Chapter 6: Unsupervised Learning
Activity 20: Perform DIANA, AGNES, and k-means on the Built-In Motor Car Dataset
Solution:
- Attach the cluster and factoextra packages:
library(cluster)
library(factoextra)
- Load the dataset:
df <- read.csv("mtcars.csv")
- Set the row names to the values of the X column (the state names). Remove the X column afterward:
rownames(df) <- df$X
df$X <- NULL
Note
The row names (states) become a column, X, when you save it as a CSV file. So, we need to change it back, as the row names are used in the plot in step 7.

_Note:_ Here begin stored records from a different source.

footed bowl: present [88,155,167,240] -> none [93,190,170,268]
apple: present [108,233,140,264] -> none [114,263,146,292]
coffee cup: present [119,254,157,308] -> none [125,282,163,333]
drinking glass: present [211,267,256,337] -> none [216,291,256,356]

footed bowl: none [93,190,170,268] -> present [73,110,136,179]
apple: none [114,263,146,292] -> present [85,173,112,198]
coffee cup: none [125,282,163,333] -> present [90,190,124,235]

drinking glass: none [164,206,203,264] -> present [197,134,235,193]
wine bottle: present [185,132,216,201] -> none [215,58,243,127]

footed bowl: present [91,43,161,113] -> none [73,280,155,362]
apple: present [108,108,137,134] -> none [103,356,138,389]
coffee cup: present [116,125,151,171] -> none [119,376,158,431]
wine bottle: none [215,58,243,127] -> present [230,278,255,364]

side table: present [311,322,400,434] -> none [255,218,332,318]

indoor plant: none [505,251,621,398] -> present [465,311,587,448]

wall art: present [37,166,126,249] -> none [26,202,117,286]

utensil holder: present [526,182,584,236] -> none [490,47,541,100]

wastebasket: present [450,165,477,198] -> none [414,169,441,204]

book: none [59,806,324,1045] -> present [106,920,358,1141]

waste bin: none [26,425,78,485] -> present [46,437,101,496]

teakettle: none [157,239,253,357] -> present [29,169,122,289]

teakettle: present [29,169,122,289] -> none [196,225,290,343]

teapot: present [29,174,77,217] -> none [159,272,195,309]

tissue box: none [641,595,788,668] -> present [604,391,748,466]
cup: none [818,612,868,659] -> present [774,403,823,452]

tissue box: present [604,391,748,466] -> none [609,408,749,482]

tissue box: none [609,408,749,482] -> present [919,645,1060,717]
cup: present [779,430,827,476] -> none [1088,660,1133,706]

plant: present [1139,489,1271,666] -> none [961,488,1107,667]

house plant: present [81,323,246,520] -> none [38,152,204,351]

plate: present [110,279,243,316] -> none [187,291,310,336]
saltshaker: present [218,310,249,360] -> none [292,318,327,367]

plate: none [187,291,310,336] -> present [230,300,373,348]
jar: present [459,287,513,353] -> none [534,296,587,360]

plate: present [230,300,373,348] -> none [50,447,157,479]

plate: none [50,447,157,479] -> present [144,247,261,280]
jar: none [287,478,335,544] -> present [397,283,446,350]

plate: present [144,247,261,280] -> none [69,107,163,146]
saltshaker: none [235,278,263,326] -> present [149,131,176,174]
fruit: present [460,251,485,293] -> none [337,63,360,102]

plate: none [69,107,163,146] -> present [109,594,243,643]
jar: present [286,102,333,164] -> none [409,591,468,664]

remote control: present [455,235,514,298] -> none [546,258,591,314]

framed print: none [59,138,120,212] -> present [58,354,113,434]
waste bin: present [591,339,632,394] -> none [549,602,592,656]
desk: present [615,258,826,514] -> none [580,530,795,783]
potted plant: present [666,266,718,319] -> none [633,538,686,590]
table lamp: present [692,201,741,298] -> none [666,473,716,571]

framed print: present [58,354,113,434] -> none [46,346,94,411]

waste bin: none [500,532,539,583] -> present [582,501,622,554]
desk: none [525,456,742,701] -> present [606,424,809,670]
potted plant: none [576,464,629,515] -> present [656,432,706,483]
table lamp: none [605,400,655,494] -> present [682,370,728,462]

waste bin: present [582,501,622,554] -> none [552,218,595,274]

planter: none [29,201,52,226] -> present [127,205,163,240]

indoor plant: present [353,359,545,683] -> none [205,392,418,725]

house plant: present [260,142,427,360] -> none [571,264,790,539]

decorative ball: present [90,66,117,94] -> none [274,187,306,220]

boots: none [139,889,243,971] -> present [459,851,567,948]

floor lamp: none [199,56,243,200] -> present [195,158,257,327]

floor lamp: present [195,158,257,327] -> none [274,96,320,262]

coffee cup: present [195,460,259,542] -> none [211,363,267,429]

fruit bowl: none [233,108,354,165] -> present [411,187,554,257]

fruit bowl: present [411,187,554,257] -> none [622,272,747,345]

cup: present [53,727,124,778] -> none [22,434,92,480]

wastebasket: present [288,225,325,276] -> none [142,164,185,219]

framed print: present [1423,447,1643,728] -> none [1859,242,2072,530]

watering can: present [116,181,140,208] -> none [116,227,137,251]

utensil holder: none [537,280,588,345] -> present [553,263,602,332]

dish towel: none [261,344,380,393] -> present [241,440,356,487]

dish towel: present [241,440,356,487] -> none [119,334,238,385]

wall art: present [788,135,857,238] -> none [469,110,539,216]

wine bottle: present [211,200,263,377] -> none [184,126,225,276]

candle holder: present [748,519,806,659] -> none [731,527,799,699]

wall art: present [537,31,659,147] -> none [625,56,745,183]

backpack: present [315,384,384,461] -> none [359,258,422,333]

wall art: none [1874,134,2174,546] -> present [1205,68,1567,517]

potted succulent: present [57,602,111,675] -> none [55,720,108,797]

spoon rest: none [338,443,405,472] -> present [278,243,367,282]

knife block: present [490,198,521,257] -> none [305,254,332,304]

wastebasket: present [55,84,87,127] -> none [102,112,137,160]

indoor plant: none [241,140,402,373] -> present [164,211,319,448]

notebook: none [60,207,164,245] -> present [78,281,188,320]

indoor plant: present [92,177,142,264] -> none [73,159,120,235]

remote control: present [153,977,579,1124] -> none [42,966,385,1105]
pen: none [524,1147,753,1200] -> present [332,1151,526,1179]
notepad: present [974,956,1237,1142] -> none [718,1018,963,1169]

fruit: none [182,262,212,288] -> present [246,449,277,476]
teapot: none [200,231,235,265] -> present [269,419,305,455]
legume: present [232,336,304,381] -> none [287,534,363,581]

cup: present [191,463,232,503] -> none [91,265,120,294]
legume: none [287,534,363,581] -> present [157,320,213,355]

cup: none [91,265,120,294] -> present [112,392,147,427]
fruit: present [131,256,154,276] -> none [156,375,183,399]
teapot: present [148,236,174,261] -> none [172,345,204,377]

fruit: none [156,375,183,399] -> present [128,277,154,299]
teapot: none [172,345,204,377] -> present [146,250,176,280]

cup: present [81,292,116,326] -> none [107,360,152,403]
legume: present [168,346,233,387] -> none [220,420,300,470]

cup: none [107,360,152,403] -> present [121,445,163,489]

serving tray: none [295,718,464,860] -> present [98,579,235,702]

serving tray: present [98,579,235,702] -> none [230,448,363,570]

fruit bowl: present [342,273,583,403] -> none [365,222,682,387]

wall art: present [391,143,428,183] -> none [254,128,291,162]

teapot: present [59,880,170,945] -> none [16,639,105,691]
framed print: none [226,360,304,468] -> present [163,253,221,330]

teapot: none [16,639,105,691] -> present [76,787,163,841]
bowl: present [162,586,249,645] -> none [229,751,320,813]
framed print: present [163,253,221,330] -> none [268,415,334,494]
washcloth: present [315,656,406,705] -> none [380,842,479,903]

- Remove those rows with missing data and standardize the dataset:
df <- na.omit(df)
df <- scale(df)
- Implement divisive hierarchical clustering using DIANA. For easy comparison, document the dendrogram output. Feel free to experiment with different distance metrics:
dv <- diana(df,metric = "manhattan", stand = TRUE)
plot(dv)
The output is as follows:
Figure 6.41: Banner from diana()
The next plot is as follows:
Figure 6.42: Dendrogram from diana()
- Implement bottom-up hierarchical clustering using AGNES. Take note of the dendrogram created for comparison purposes later on:
agn <- agnes(df)
pltree(agn)
The output is as follows:
Figure 6.43: Dendrogram from agnes()
- Implement k-means clustering. Use the elbow method to determine the optimal number of clusters:
fviz_nbclust(mtcars, kmeans, method = "wss") +
geom_vline(xintercept = 4, linetype = 2) +
labs(subtitle = "Elbow method")
The output is as follows:
Figure 6.44: Optimal clusters using the elbow method
- Perform k-means clustering with four clusters:
k4 <- kmeans(df, centers = 4, nstart = 20)
fviz_cluster(k4, data = df)
The output is as follows:
Figure 6.45: k-means with four clusters
- Compare the clusters, starting with the smallest one. The following are your expected results for DIANA, AGNES, and k-means, respectively:
Figure 6.46: Dendrogram from running DIANA, cut at 20
If we consider cutting the DIANA tree at height 20, the Ferrari is clustered together with the Ford and the Maserati (the smallest cluster):
Figure 6.47: Dendrogram from agnes, cut at 4
Meanwhile, cutting the AGNES dendrogram at height 4 results in the Ferrari being clustered with the Mazda RX4, the Mazda RX4 Wag, and the Porsche. k-means clusters the Ferrari with the Mazdas, the Ford, and the Maserati.
Figure 6.48: kmeans clustering
Clearly, the choice of clustering technique and algorithms results in different clusters being created. It is important to apply some domain knowledge to determine the most valuable end results.